As regards your query on the issue of your security of the job for at least a year, if the employer rightfully ends the contract, there can be no complaint, but if the employer wrongfully terminates the contract, then you can pursue a claim for damages.

A civil suit was filed against me but the same was dismissed in default as neither the opposite party nor their counsel appeared. Does this mean that I have won the case?

B. G. Bhatia, New Delhi

Dismissing a suit in default is essentially the discretion of the court and done when the court thinks that there is sufficient cause to do so. A suit may be dismissed under Order IX Rule 3 of the Civil Procedure Code, 1908 (“C.P.C.”), i.e. where neither party appears. Under these circumstances the plaintiff may file a fresh suit within a period as prescribed under the law of Limitation. Alternatively, he may apply for an order to set aside the dismissal and if he satisfies the court that there was sufficient cause for non-appearance, the court may make an order setting aside the order of dismissal.
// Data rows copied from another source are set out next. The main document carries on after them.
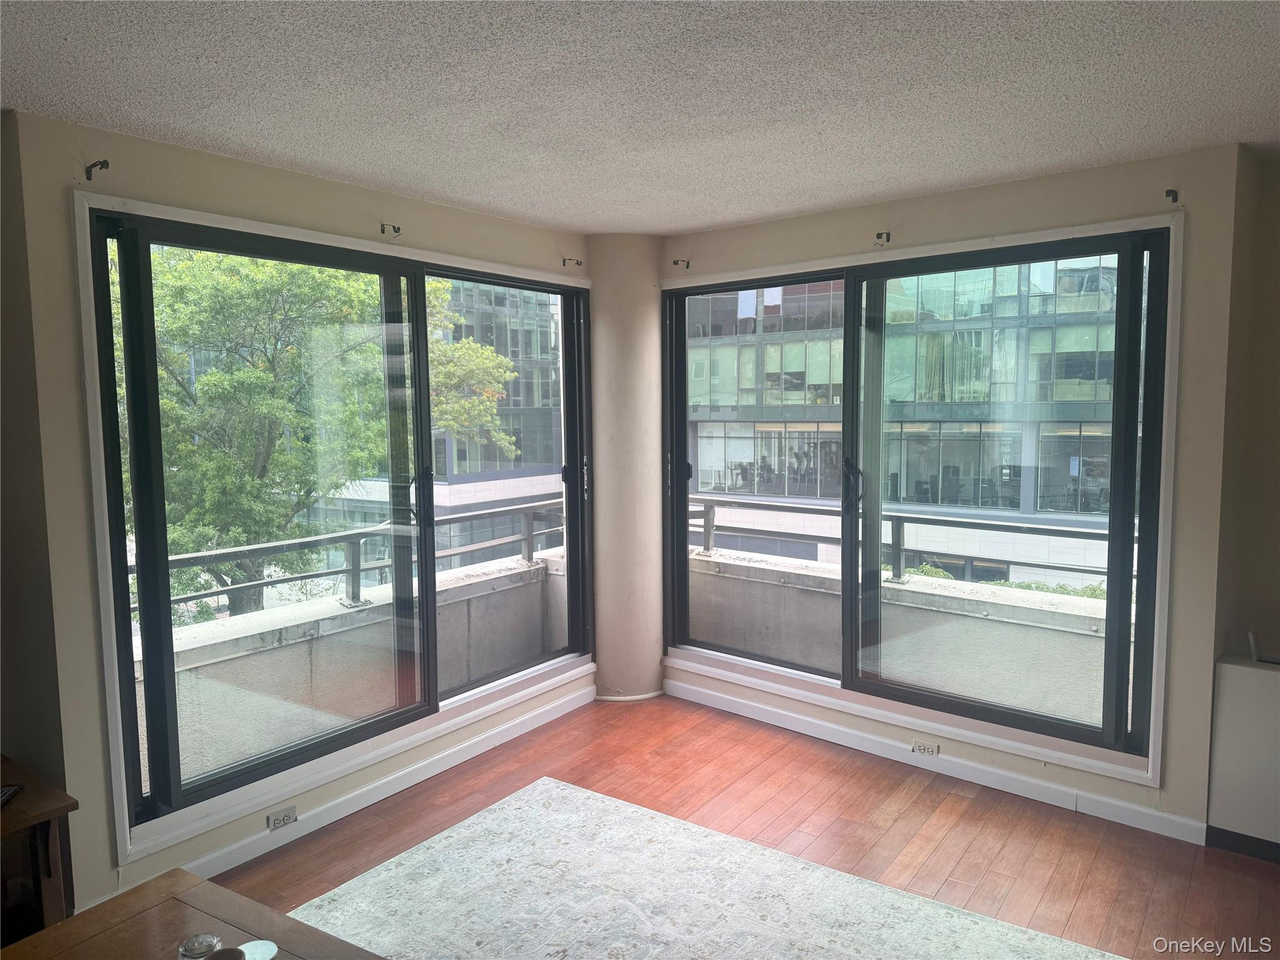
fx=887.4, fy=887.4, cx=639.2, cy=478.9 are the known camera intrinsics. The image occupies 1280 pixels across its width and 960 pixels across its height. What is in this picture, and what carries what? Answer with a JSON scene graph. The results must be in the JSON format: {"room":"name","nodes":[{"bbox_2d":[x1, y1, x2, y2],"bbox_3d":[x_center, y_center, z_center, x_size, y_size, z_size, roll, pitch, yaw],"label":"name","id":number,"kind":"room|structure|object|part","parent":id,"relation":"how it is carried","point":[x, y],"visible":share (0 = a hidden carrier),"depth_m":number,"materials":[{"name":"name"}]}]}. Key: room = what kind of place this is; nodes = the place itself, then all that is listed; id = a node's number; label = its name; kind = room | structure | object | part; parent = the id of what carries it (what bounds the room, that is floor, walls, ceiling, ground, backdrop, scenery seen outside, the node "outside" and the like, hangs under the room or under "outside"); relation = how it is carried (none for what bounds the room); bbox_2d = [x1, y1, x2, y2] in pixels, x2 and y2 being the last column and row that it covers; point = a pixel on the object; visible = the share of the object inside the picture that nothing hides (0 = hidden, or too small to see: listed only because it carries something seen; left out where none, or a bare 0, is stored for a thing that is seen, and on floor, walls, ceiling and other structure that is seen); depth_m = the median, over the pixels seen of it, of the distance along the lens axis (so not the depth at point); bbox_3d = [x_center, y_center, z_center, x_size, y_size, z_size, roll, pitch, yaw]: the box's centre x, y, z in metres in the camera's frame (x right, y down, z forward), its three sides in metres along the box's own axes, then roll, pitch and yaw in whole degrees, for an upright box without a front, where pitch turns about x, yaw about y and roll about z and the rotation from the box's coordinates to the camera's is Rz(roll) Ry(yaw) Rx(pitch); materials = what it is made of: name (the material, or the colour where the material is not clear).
{"room":"living room","nodes":[
{"label":"living room","id":0,"kind":"room"},
{"bbox_2d":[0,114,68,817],"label":"left wall","id":1,"kind":"structure","parent":0,"point":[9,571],"depth_m":2.63,"materials":[{"name":"paint"}]},
{"bbox_2d":[3,107,588,923],"bbox_3d":[-1.044,0.090,3.720,0.185,2.495,2.847,3,6,37],"label":"left wall","id":2,"kind":"structure","parent":0,"point":[200,197],"depth_m":2.77,"materials":[{"name":"beige paint"}]},
{"bbox_2d":[83,159,109,180],"bbox_3d":[-1.620,-0.921,2.640,0.098,0.054,0.017,3,6,37],"label":"curtain bracket","id":3,"kind":"object","parent":2,"relation":"attached to","point":[104,162],"visible":0.97,"depth_m":2.65,"materials":[{"name":"black metal"}]},
{"bbox_2d":[266,805,298,830],"bbox_3d":[-1.340,1.272,3.329,0.010,0.070,0.113,3,6,37],"label":"wall socket","id":4,"kind":"object","parent":2,"relation":"attached to","point":[290,815],"visible":0.99,"depth_m":3.33,"materials":[{"name":"white plastic"}]},
{"bbox_2d":[80,194,589,848],"bbox_3d":[-0.976,0.068,3.791,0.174,2.030,2.366,3,6,37],"label":"left window","id":5,"kind":"structure","parent":2,"relation":"in","point":[250,770],"depth_m":3.39,"materials":[{"name":"glass"}]},
{"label":"pane","id":6,"kind":"part","parent":5,"relation":"part of","materials":[{"name":"glass"}]},
{"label":"pane","id":7,"kind":"part","parent":5,"relation":"part of","materials":[{"name":"glass"}]},
{"bbox_2d":[178,678,589,883],"bbox_3d":[-1.144,1.295,3.570,0.018,0.093,2.983,3,6,37],"label":"left baseboard","id":8,"kind":"structure","parent":2,"relation":"attached to","point":[568,708],"depth_m":3.66,"materials":[{"name":"white paint"}]},
{"bbox_2d":[380,222,401,236],"bbox_3d":[-0.996,-1.001,3.558,0.091,0.050,0.031,3,6,37],"label":"curtain bracket","id":9,"kind":"object","parent":2,"relation":"attached to","point":[382,229],"visible":0.97,"depth_m":3.56,"materials":[{"name":"metal"}]},
{"bbox_2d":[560,256,583,267],"bbox_3d":[-0.344,-1.106,4.508,0.106,0.048,0.042,3,6,37],"label":"curtain bracket","id":10,"kind":"object","parent":2,"relation":"attached to","point":[581,262],"visible":0.97,"depth_m":4.51,"materials":[{"name":"metal"}]},
{"bbox_2d":[588,235,663,701],"bbox_3d":[-0.075,-0.037,4.866,0.442,2.486,0.440,3,6,37],"label":"column","id":11,"kind":"structure","parent":0,"point":[645,286],"depth_m":4.69,"materials":[{"name":"paint"}]},
{"bbox_2d":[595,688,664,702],"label":"baseboard","id":12,"kind":"structure","parent":11,"relation":"attached to","point":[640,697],"depth_m":4.80,"materials":[{"name":"white paint"}]},
{"bbox_2d":[0,0,1279,235],"bbox_3d":[0.205,-1.023,1.361,5.000,0.118,5.488,3,6,37],"label":"ceiling","id":13,"kind":"structure","parent":0,"point":[780,208],"depth_m":2.42,"materials":[{"name":"white paint"}]},
{"bbox_2d":[212,692,1279,959],"bbox_3d":[0.128,1.572,1.489,5.080,0.111,5.846,3,6,37],"label":"floor","id":14,"kind":"structure","parent":0,"point":[960,800],"depth_m":3.38,"materials":[{"name":"brown wood"}]},
{"bbox_2d":[0,755,78,943],"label":"side table","id":15,"kind":"object","parent":14,"relation":"on","point":[49,797],"visible":0.84,"depth_m":2.32,"materials":[{"name":"brown wood"}]},
{"bbox_2d":[0,784,21,805],"bbox_3d":[-1.668,0.827,2.292,0.065,0.021,0.150,-1,5,-11],"label":"remote control","id":16,"kind":"object","parent":15,"relation":"on","point":[6,792],"visible":0.99,"depth_m":2.33,"materials":[{"name":"black plastic"}]},
{"bbox_2d":[0,866,388,959],"bbox_3d":[-0.733,1.236,1.293,1.228,0.637,0.912,3,6,37],"label":"wooden table","id":17,"kind":"object","parent":14,"relation":"on","point":[157,883],"visible":0.97,"depth_m":1.75,"materials":[{"name":"brown wood"}]},
{"bbox_2d":[176,932,222,959],"bbox_3d":[-0.777,0.854,1.565,0.072,0.087,0.071,-1,5,-2],"label":"glass jar","id":18,"kind":"object","parent":17,"relation":"on","point":[200,947],"visible":1,"depth_m":1.56,"materials":[{"name":"clear glass"}]},
{"bbox_2d":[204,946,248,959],"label":"cup","id":19,"kind":"object","parent":17,"relation":"on","point":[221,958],"visible":1,"depth_m":1.53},
{"bbox_2d":[238,938,277,959],"bbox_3d":[-0.720,0.886,1.627,0.101,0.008,0.099,3,6,37],"label":"coaster","id":20,"kind":"object","parent":17,"relation":"on","point":[263,942],"visible":0.88,"depth_m":1.66,"materials":[{"name":"white"}]},
{"bbox_2d":[284,776,1123,959],"bbox_3d":[0.006,1.441,2.230,2.609,0.012,2.248,3,6,37],"label":"rug","id":21,"kind":"object","parent":14,"relation":"on","point":[497,813],"visible":1,"depth_m":2.90,"materials":[{"name":"carpet"}]},
{"bbox_2d":[1206,650,1279,860],"bbox_3d":[2.495,1.007,3.065,0.867,0.686,0.387,3,6,37],"label":"white cabinet","id":22,"kind":"object","parent":14,"relation":"on","point":[1239,673],"visible":0.96,"depth_m":3.13,"materials":[{"name":"white paint"}]},
{"bbox_2d":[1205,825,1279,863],"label":"baseboard","id":23,"kind":"structure","parent":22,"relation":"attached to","point":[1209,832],"depth_m":3.19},
{"bbox_2d":[1247,628,1279,663],"bbox_3d":[2.318,0.595,3.161,0.241,0.118,0.144,3,6,37],"label":"router","id":24,"kind":"object","parent":22,"relation":"on","point":[1254,649],"visible":1,"depth_m":3.18,"materials":[{"name":"white"}]},
{"bbox_2d":[661,142,1248,842],"bbox_3d":[1.106,0.037,4.015,2.711,2.492,0.193,3,6,37],"label":"right wall","id":25,"kind":"structure","parent":0,"point":[767,224],"depth_m":3.28,"materials":[{"name":"beige paint"}]},
{"bbox_2d":[672,258,691,268],"bbox_3d":[0.206,-1.097,4.512,0.028,0.052,0.113,3,6,37],"label":"curtain bracket","id":26,"kind":"object","parent":25,"relation":"attached to","point":[687,264],"visible":0.97,"depth_m":4.52,"materials":[{"name":"metal"}]},
{"bbox_2d":[873,230,891,244],"bbox_3d":[1.027,-1.028,3.770,0.034,0.060,0.109,3,6,37],"label":"curtain bracket","id":27,"kind":"object","parent":25,"relation":"attached to","point":[878,235],"visible":0.97,"depth_m":3.78,"materials":[{"name":"metal"}]},
{"bbox_2d":[660,215,1179,776],"bbox_3d":[1.059,0.029,4.160,2.346,2.036,0.154,3,6,37],"label":"right window","id":28,"kind":"structure","parent":25,"relation":"in","point":[719,286],"depth_m":3.97,"materials":[{"name":"glass"}]},
{"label":"glass panel","id":29,"kind":"part","parent":28,"relation":"part of","materials":[{"name":"glass"}]},
{"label":"glass panel","id":30,"kind":"part","parent":28,"relation":"part of","materials":[{"name":"clear glass"}]},
{"bbox_2d":[910,740,939,756],"bbox_3d":[1.266,1.196,3.939,0.115,0.071,0.011,3,6,37],"label":"wall socket","id":31,"kind":"object","parent":25,"relation":"attached to","point":[923,749],"visible":0.98,"depth_m":3.94,"materials":[{"name":"white plastic"}]},
{"bbox_2d":[663,679,1203,845],"bbox_3d":[1.120,1.237,4.027,2.539,0.091,0.016,3,6,37],"label":"right baseboard","id":32,"kind":"structure","parent":25,"relation":"attached to","point":[820,732],"depth_m":3.82,"materials":[{"name":"white paint"}]},
{"bbox_2d":[1164,187,1179,202],"bbox_3d":[1.872,-1.005,3.125,0.026,0.053,0.084,3,6,37],"label":"curtain bracket","id":33,"kind":"object","parent":25,"relation":"attached to","point":[1172,194],"visible":0.97,"depth_m":3.14,"materials":[{"name":"black metal"}]},
{"bbox_2d":[1216,145,1279,664],"bbox_3d":[2.794,0.116,2.910,1.628,2.488,0.331,3,6,37],"label":"right wall","id":34,"kind":"structure","parent":0,"point":[1278,332],"depth_m":3.24,"materials":[{"name":"beige paint"}]},
{"label":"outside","id":35,"kind":"structure","parent":0,"visible":0},
{"bbox_2d":[338,273,566,560],"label":"office building","id":36,"kind":"structure","parent":35,"point":[489,495],"materials":[{"name":"grey glass"}]},
{"bbox_2d":[691,544,1118,727],"bbox_3d":[1.714,1.153,4.786,4.246,1.089,0.311,3,6,37],"label":"balcony wall","id":37,"kind":"structure","parent":35,"point":[1087,692],"depth_m":4.75,"materials":[{"name":"grey concrete"}]},
{"bbox_2d":[690,493,1131,590],"bbox_3d":[1.923,0.397,4.728,4.409,0.438,0.068,3,6,37],"label":"balcony railing","id":38,"kind":"object","parent":37,"relation":"attached to","point":[899,517],"visible":0.46,"depth_m":5.14,"materials":[{"name":"grey metal"}]},
{"bbox_2d":[678,255,1134,587],"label":"office building","id":39,"kind":"structure","parent":35,"point":[910,380],"materials":[{"name":"glass"}]},
{"label":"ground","id":40,"kind":"structure","parent":35,"visible":0},
{"bbox_2d":[129,245,523,618],"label":"tree","id":41,"kind":"object","parent":40,"relation":"on","point":[255,372],"visible":0.52,"materials":[{"name":"green plant"}]},
{"bbox_2d":[140,541,563,788],"bbox_3d":[-1.429,1.066,4.199,0.405,0.885,3.247,3,6,37],"label":"balcony wall","id":42,"kind":"structure","parent":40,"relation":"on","point":[250,633],"depth_m":4.04,"materials":[{"name":"concrete"}]},
{"bbox_2d":[128,496,563,620],"bbox_3d":[-1.680,0.441,4.430,0.066,0.441,4.295,3,6,37],"label":"balcony railing","id":43,"kind":"object","parent":42,"relation":"attached to","point":[359,568],"visible":0.5,"depth_m":4.63,"materials":[{"name":"grey metal"}]},
{"bbox_2d":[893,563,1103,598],"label":"shrub","id":44,"kind":"object","parent":40,"relation":"on","point":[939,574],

However, where the defendant appears and the plaintiff doesn't appear, and the defendant does not admit the claim or any part thereof, the court may make an order of dismissal under Order IX Rule 8. The plaintiff then can be precluded from bringing a fresh suit in respect of the same cause of action, but he may apply for the setting aside of the dismissal order. If he can satisfy that there was sufficient cause for his non-appearance, the court may make an order setting aside the dismissal upon such terms as to costs or otherwise as it thinks fit, and may appoint a day for proceeding with the suit. Hence, it would not be apt to conclude at this juncture that you have won the case as the plaintiff still has the above recourses available to him of either having the suit restored or to file a fresh suit depending upon the circumstances under which the suit was dismissed.